### DATASET CONTENT
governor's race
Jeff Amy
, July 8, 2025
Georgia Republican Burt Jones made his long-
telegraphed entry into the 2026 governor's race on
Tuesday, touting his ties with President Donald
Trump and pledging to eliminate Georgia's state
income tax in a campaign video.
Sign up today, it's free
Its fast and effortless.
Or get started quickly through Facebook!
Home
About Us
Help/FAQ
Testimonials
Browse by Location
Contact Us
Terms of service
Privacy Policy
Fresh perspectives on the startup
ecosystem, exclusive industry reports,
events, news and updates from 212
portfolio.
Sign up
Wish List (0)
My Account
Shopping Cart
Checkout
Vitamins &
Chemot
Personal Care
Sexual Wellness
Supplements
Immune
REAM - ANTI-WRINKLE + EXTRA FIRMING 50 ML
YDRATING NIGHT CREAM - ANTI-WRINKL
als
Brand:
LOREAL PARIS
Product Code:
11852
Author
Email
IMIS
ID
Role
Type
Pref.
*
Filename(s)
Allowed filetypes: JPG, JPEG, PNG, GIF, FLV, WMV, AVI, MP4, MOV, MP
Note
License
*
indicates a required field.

---

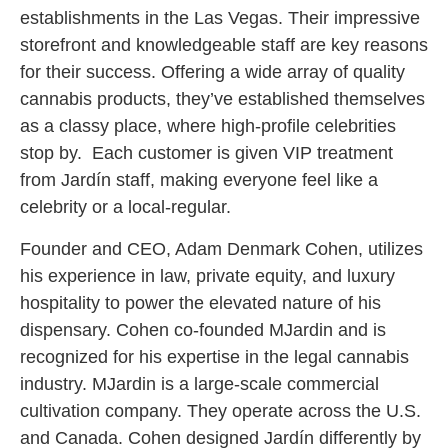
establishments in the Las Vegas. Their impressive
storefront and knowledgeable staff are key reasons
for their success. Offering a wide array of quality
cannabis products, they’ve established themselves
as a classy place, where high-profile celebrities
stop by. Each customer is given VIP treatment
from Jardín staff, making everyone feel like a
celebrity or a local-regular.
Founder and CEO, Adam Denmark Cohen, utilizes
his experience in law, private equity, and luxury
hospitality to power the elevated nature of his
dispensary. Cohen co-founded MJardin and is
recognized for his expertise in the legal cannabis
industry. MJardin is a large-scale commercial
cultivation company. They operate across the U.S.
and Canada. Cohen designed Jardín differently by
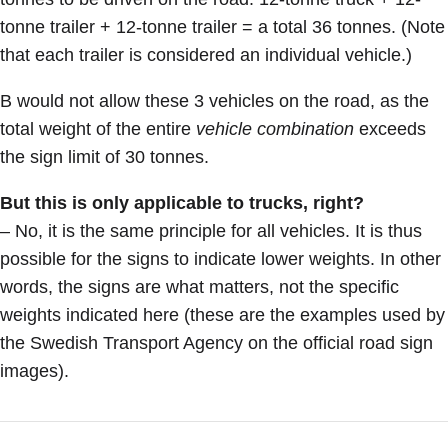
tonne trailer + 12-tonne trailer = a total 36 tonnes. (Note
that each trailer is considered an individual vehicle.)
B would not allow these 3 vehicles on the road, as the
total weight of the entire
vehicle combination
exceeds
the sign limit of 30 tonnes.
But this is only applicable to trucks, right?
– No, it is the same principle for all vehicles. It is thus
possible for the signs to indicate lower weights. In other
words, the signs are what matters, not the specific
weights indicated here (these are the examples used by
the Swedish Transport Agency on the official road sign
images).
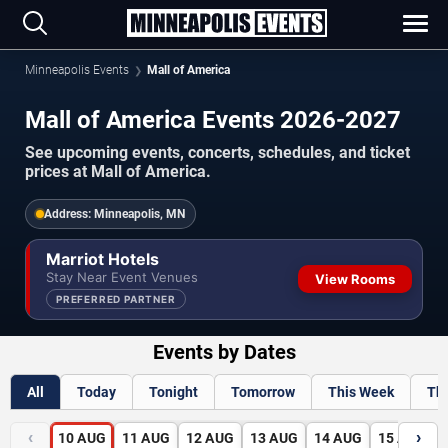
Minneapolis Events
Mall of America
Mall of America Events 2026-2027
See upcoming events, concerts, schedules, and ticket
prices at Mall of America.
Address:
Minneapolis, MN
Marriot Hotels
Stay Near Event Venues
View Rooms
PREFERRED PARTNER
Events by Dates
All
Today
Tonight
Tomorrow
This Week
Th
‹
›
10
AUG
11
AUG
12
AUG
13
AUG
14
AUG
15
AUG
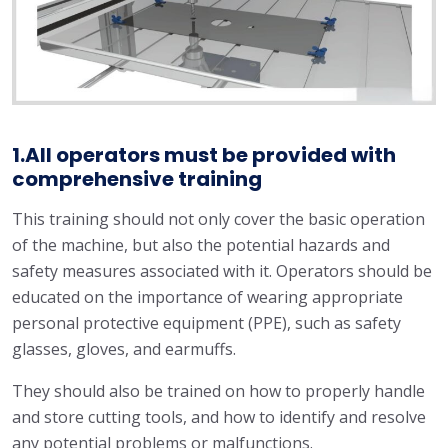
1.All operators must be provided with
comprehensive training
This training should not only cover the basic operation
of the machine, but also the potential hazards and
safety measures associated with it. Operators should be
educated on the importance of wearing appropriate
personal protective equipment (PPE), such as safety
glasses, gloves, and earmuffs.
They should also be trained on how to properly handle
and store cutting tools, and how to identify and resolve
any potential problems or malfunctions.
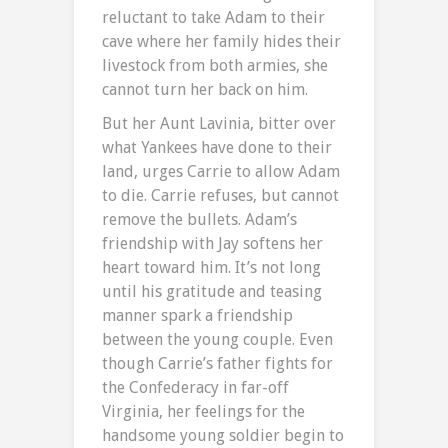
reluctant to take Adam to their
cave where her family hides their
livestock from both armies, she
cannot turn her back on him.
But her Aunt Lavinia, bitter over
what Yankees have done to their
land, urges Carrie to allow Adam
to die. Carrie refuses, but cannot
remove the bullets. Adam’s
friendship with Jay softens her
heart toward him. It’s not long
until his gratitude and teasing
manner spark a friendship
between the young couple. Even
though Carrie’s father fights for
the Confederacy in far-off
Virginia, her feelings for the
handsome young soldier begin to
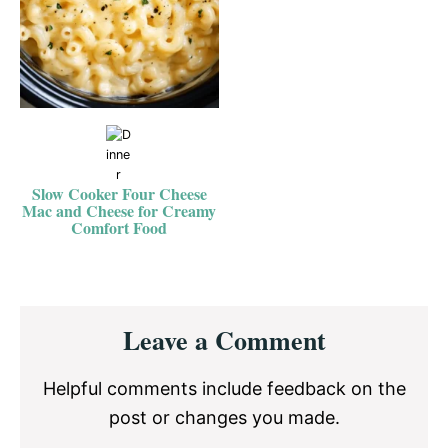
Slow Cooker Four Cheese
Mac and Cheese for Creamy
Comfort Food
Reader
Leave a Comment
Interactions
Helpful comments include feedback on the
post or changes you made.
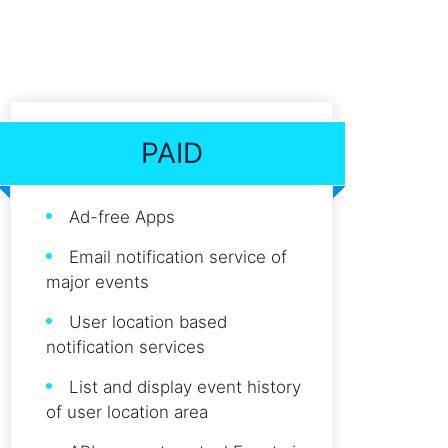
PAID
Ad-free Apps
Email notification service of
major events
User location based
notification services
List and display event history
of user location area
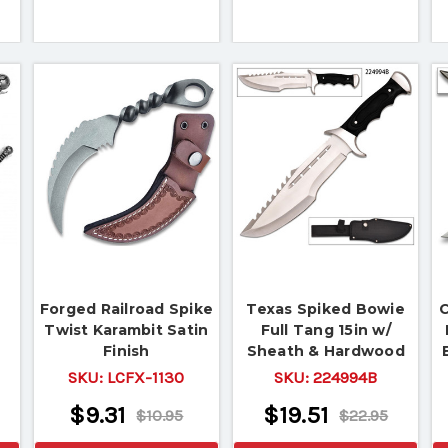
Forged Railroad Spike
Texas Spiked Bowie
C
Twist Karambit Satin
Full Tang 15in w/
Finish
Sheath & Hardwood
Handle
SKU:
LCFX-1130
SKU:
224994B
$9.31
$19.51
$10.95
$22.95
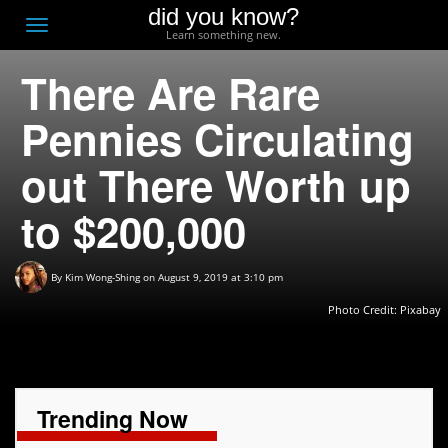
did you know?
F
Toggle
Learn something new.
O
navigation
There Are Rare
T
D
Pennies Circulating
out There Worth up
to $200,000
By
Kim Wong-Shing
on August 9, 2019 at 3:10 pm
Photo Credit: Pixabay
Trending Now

### INSTRUCTION
Please arrange the records as a JSON list of strings, one string per line with blank lines omitted, from the line containing "establishments in the" up to and including the line containing "celebrity or a local-regular.".

### WRITTEN SOLUTION
[
  "establishments in the Las Vegas. Their impressive",
  "storefront and knowledgeable staff are key reasons",
  "for their success. Offering a wide array of quality",
  "cannabis products, they’ve established themselves",
  "as a classy place, where high-profile celebrities",
  "stop by. Each customer is given VIP treatment",
  "from Jardín staff, making everyone feel like a",
  "celebrity or a local-regular."
]